No one reading this site needs a lecture on the importance of accessible web design. You are already there. But from time to time, we all need to be reminded of why backing up our work is so important.

There is a good chance you have some type of backup solution in place, even if it is not very good. This is just a quick audit to be sure that you are using best practices when it comes to protecting your hard work from accidental data loss. After doing all that hard work and confirming your checklist to be sure everything is in order, it would be a shame to lose it all when it could have been avoided. Here are a few tips:

Don’t Skimp on the Quality of Your Backup Drive

A lot of serious designers have very serious machines packed to the gills with the best of the best components money can buy. That includes the latest and greatest hard drive tech. Everyone knows that the hard drive is usually the first major component to go. They know better than to cheap out on that which holds their most valuable work.

Unfortunately, this enlightenment goes out of the window when it comes to backup drives. People will buy a $700 Drobo or Synology, and fill them with five or six of the cheapest, off-the-shelf drives they can find. They take the most advanced backup system they can afford and fill it with the weakest links they can find.

Once those drives fail, the next stop is a hard drive recovery service with the highest certification and regulatory clearance available, who can work on the latest HDD and SSD tech regardless of platform and formatting, just so they can get back to work in a timely manner.

Every designer needs to have such a service on speed-dial at all times because disaster can strike any drive at any time. But we can reduce our risk of having to resort to that by using the highest possible tech in our backup drives the same as we do for the primaries.

Take a Picture

When it comes to some elements of design work, a screenshot can be your best friend. You might think about keeping a folder on your desktop for taking screenshots of your project as it progresses over time.

While it would be awkward and annoying to have to try and re-input all your code from squinting at a screenshot, it is the perfect way to recall graphical and layout elements you have been working with. What exactly was your color scheme, paragraph style, and font choice? Were you using drop-shadows on your images or not? These are the kinds of things you may not remember if you are forced to reconstruct your designs.

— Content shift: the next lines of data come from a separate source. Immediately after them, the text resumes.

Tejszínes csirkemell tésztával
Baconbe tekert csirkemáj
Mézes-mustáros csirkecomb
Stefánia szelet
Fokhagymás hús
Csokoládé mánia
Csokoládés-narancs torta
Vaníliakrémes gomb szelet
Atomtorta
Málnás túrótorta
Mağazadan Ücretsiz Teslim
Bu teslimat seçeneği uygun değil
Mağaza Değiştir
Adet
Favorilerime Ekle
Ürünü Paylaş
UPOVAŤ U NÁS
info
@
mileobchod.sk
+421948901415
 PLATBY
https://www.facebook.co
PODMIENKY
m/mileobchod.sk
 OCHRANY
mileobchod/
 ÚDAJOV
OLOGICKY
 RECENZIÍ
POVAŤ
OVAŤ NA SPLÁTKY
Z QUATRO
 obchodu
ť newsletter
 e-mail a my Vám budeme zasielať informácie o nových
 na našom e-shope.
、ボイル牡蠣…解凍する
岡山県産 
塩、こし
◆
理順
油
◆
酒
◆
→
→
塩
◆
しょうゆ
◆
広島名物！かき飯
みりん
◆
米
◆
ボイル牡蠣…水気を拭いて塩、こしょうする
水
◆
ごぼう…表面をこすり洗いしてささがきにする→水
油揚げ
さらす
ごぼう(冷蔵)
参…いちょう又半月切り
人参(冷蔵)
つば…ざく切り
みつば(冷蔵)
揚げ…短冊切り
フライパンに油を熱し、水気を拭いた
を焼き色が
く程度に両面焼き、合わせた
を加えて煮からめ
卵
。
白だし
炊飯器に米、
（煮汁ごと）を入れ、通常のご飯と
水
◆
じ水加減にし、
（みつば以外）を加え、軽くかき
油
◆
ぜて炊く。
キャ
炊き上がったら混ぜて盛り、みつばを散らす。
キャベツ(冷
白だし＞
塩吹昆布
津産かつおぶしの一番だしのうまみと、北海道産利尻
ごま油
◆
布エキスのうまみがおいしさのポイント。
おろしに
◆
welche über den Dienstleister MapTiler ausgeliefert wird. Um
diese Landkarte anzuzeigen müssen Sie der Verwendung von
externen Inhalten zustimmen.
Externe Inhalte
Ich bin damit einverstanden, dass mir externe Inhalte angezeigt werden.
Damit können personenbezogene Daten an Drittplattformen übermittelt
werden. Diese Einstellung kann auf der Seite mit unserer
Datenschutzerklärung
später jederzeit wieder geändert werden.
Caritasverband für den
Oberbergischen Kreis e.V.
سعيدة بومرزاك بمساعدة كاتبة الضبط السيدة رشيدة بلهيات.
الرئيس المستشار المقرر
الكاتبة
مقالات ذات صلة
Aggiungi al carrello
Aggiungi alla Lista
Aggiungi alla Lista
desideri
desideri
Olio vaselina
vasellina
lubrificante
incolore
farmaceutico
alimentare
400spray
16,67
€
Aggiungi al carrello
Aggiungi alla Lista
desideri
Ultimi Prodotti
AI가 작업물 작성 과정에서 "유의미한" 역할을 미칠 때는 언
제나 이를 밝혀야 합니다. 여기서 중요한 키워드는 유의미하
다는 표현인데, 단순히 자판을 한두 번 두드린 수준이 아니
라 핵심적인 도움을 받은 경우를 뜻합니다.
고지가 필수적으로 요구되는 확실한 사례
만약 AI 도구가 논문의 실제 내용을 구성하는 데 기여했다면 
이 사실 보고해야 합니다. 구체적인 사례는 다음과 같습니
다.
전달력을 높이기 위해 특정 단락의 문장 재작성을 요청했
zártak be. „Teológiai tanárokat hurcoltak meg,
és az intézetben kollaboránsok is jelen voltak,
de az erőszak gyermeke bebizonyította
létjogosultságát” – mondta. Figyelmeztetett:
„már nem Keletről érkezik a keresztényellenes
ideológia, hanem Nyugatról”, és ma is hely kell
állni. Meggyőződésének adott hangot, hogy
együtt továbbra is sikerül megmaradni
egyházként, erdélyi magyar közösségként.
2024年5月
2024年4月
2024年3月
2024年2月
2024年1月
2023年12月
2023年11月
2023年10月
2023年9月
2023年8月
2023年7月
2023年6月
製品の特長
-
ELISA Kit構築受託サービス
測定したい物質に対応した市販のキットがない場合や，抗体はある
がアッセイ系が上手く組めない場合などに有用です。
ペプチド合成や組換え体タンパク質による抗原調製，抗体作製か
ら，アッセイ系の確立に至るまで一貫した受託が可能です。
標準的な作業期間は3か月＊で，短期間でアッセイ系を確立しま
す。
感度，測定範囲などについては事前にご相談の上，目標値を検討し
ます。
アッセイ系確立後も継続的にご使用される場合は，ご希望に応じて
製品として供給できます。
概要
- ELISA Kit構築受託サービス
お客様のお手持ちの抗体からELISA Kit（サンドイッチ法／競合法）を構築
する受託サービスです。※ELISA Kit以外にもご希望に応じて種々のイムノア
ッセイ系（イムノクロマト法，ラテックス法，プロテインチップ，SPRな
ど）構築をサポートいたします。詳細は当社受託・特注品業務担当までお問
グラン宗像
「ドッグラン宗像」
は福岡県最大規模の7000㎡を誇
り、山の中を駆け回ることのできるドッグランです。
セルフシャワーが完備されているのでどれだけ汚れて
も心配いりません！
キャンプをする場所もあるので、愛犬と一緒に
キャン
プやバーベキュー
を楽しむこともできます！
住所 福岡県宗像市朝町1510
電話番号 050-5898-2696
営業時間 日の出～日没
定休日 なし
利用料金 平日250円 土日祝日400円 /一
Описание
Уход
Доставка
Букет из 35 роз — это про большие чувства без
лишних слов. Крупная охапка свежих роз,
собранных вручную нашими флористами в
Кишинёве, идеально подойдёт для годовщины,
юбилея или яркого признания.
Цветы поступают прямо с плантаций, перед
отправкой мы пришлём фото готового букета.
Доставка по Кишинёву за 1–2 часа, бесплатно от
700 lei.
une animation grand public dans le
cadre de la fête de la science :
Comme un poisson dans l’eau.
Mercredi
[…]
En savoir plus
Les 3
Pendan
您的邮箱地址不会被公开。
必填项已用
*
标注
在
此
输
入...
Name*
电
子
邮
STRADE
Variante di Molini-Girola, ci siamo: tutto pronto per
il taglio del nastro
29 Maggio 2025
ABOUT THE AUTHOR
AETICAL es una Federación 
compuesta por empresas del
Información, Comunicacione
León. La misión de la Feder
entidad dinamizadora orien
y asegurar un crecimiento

Even if you don’t lose your work, you can easily lose the thread of your brilliant idea as it morphs over a lengthy and intricate project. Glancing through a pictorial diary of your work will help you stay consistent throughout the project. A screenshot gallery is no substitute for a good backup. But it is a nice addition for designers.

Encryption

While you are in the process of making a good backup, don’t forget to secure it with encryption. Just as with quality, it is easy to put all your security efforts into the primary data, while leaving the backups completely vulnerable to theft. It is like triple-locking the front door while leaving the backdoor wide open.

For Mac users, it is easy to find guides on how to encrypt a Time Machine drive. Various solutions abound for Windows machines as well. As a web designer, you are a higher profile target than most. If you are good at what you do, there is someone who wants to steal your work. Your backup is incomplete until you encrypt it.

No one sets out to lose all their work. It happens to the best of us. In addition to what you are already doing, add higher quality backup drives. Make periodic screenshots of your work. And encrypt everything.